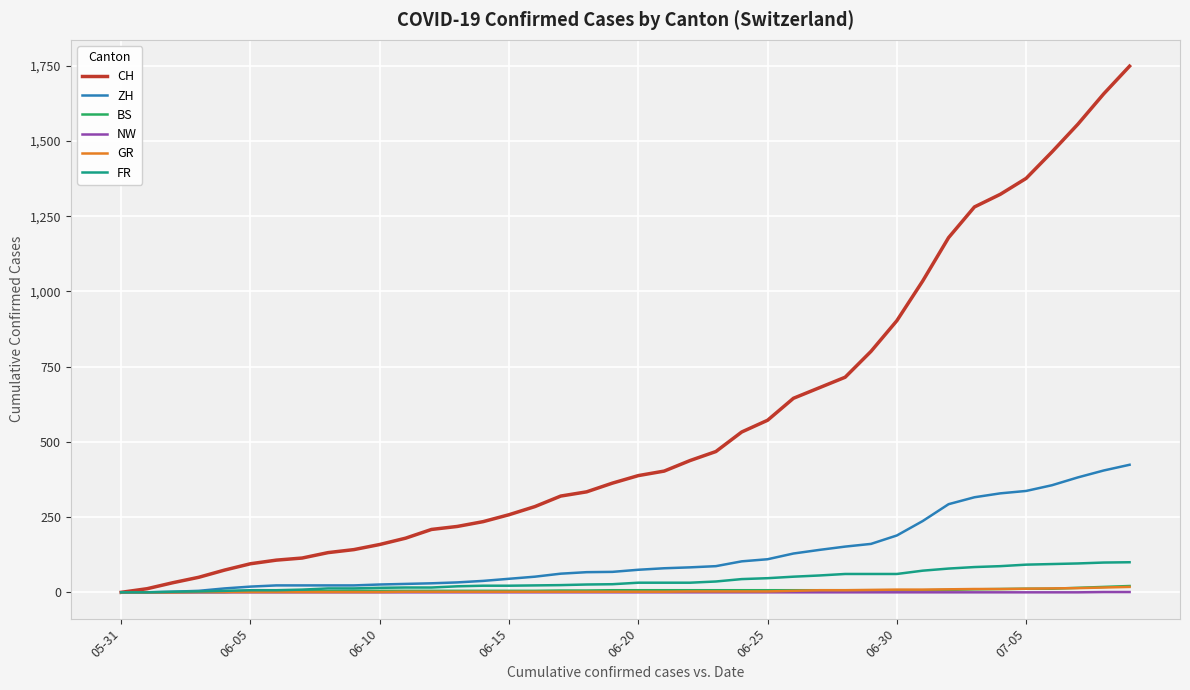

Which series has the widest spread of values?

CH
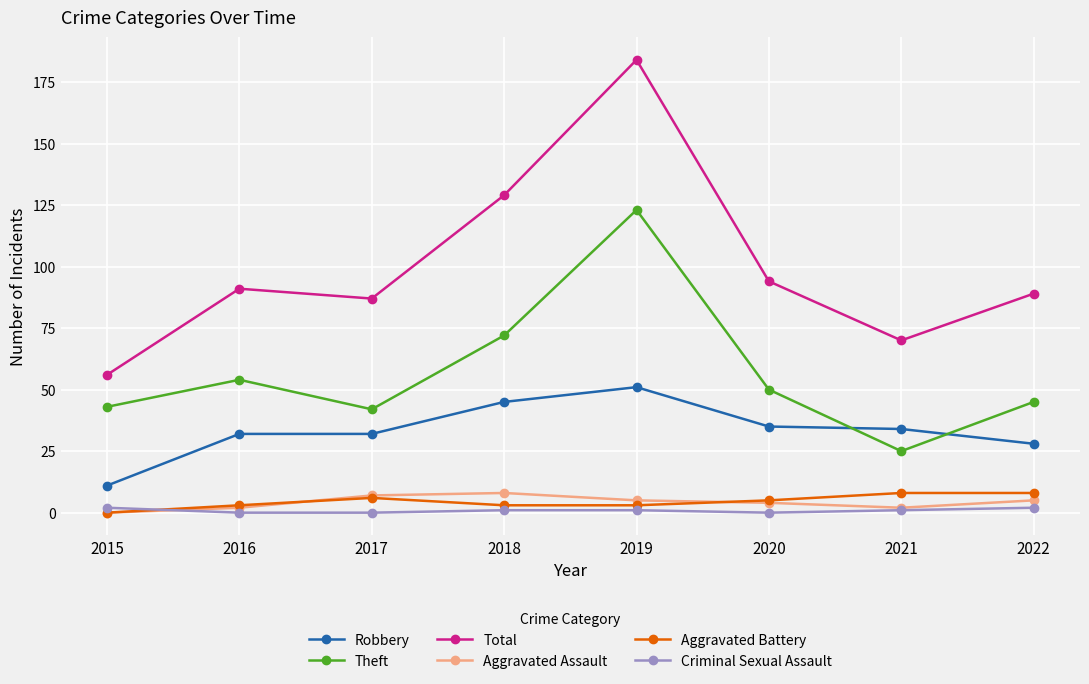

True or false: Aggravated Assault and Robbery intersect in this chart.

False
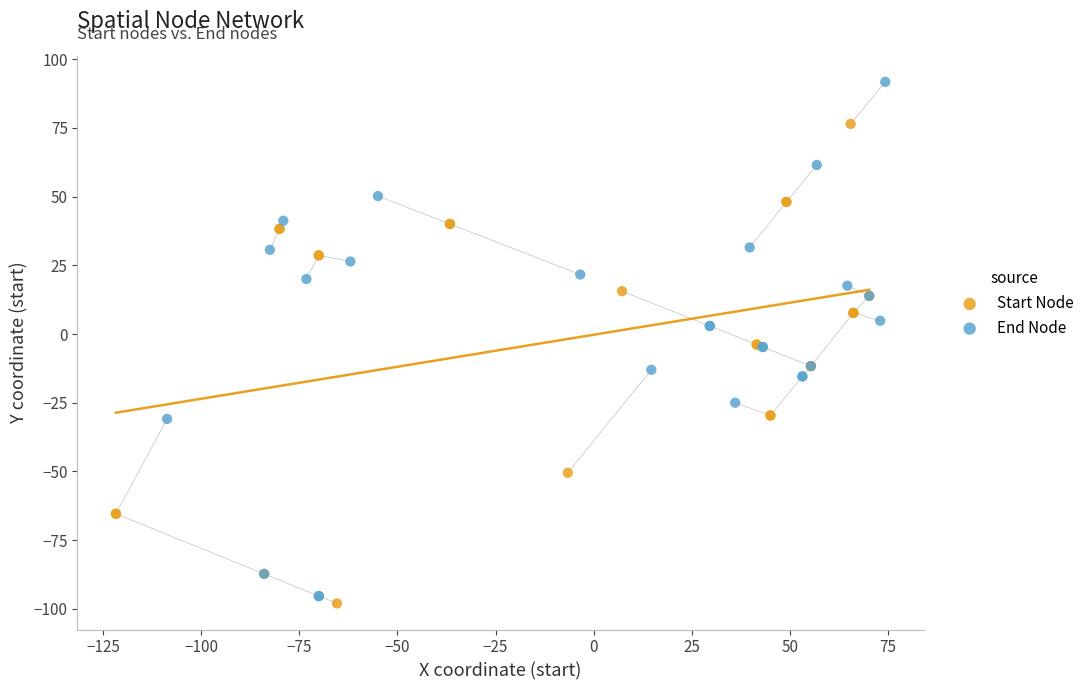

Which series has the largest Y range (max minus min)?

End Node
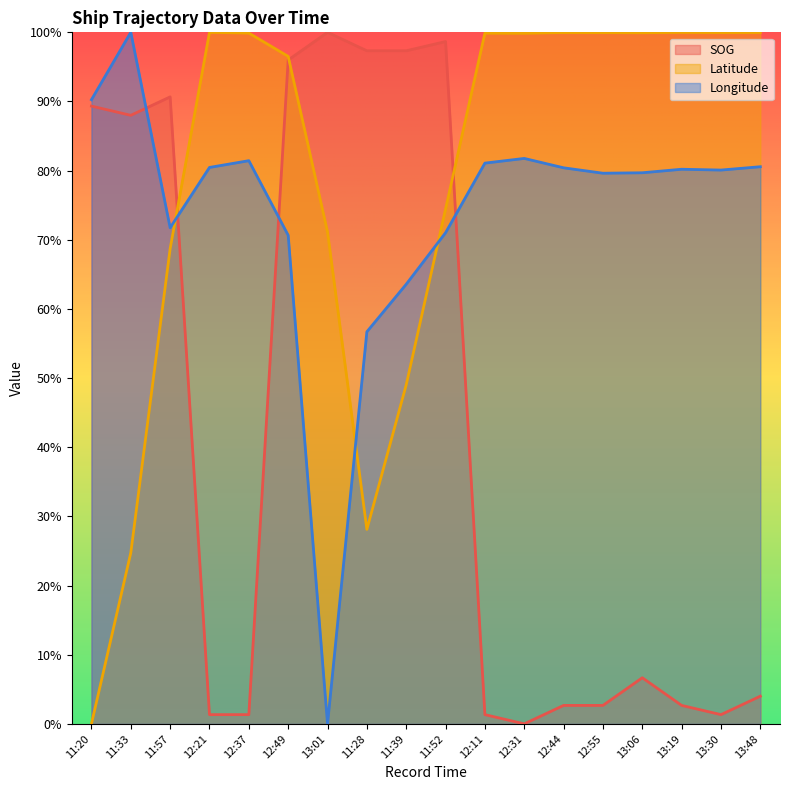

Which series has the largest range (max minus min)?

SOG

※ ※ ※

» Exercise directions:
Please rewrite all of the entries above, substituting "line" for every "series" and changing nothing else, and omit the pictures.

» Solution to this task:
Which line has the widest spread of values?

CH

True or false: Aggravated Assault and Robbery intersect in this chart.

False

Which line has the largest Y range (max minus min)?

End Node

Which line has the largest range (max minus min)?

SOG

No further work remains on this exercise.